When I started working in technology in the early 90s, I watched my personal earnings double year over year. Yet the characteristics of the actual moments of my life changed in ways that seemed unrelated to the level of income I earned—I remember when I purchased a new couch for my living room, it shocked me to think of actually paying for it (rather than simply finding one on the road, as I’d done before) and furthermore, on paying $1100 for it. It brought home the difference— I could afford to do things that I never could before. Doing things means having stories to tell later (the trip overseas that I could afford, for example) and these stories are what make our classes distinct from one another. What I noticed about myself, and what I was glad to find, was that the amount of money I made didn’t change the character of the moments of my life very much. So now that I have changed my career to focus on education, the arts, and the community , and drastically reduced my income as a result, I’m not feeling any pain. In fact, I’m finding that the wealth of my moments is growing even as the wealth of my pocketbook is shrinking. So now, I just don’t think about it anymore. What am I going to remember in ten years anyway? How much money I had, or how much fun I had?

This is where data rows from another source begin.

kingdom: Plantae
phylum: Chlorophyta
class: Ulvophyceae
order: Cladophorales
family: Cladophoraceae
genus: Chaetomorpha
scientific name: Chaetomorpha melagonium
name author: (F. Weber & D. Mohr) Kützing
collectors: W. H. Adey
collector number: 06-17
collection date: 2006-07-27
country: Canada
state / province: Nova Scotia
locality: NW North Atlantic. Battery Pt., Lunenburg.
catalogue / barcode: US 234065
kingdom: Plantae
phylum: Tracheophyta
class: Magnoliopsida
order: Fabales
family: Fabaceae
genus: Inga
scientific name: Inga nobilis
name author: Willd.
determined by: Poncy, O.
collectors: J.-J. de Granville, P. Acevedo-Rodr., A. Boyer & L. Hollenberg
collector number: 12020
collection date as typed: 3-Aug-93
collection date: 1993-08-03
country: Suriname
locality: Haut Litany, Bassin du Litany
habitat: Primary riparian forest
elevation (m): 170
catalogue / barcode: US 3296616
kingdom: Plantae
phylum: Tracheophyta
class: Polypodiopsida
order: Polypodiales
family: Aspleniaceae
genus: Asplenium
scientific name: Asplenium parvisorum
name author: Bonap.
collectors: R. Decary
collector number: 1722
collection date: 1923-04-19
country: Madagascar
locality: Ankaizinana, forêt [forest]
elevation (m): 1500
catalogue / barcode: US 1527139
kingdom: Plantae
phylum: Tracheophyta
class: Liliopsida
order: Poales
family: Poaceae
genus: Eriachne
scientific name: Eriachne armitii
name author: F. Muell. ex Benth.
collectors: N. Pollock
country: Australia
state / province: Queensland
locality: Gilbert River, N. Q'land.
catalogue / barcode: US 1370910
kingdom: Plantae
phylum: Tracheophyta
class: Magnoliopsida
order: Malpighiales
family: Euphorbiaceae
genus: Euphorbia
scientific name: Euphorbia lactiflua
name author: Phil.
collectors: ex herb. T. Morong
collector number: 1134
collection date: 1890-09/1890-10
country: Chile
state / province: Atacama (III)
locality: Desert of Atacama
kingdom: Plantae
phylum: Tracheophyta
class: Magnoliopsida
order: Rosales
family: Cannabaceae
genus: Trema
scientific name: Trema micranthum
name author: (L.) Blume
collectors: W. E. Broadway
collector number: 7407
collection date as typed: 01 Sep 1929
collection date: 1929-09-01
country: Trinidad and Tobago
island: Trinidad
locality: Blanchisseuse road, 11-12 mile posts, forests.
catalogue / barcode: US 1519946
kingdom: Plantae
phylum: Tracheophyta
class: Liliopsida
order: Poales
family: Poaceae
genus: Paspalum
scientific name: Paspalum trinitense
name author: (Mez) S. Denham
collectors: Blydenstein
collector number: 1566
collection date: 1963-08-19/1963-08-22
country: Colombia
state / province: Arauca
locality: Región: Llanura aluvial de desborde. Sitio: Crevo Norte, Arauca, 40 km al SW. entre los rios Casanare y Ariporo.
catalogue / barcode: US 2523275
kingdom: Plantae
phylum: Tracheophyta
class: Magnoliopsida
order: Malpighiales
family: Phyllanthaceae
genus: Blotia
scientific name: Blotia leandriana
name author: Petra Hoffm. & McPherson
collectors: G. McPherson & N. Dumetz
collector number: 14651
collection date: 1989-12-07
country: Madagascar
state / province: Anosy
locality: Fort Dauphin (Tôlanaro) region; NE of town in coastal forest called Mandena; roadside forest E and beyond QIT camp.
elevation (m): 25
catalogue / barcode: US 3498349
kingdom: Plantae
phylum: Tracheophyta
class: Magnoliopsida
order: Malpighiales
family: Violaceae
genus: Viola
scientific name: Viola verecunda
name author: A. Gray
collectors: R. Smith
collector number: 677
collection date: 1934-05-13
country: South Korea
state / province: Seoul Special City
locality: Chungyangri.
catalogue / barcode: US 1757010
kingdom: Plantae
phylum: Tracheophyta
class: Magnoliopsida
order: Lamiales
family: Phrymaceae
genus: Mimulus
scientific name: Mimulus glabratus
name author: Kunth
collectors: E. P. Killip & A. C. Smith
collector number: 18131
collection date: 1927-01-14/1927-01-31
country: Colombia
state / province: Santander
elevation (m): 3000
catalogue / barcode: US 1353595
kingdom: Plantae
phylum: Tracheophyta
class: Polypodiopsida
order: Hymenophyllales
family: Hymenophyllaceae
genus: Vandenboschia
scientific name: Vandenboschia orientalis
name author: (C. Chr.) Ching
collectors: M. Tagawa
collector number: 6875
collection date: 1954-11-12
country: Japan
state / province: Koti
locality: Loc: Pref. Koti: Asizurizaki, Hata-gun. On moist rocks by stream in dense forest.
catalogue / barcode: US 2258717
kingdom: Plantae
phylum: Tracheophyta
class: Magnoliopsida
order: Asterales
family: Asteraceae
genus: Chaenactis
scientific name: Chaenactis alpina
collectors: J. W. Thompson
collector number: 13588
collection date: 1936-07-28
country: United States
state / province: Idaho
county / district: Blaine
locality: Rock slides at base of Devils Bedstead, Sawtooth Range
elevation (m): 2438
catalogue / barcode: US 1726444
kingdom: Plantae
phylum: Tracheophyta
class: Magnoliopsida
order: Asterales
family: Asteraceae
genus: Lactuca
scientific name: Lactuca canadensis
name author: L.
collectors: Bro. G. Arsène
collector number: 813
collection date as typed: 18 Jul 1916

Every time I read something like this, I have to think: If all the energy we spend worrying about getting to a higher place within our culture, and the energy spent analyzing that we have a desire to do this, and the energy spent collecting the data to be analyzed, and the energy spent publishing the publications that describe this phenomenon, and the energy spent designing those publications, editing, distributing, and the resulting conversations and so forth were all totaled up and converted to dollars—how many countries GNP would it exceed? How many calories is that? Could there be a diet based on not worrying, rather than eating protein? What other human problems could this energy be directed to solve?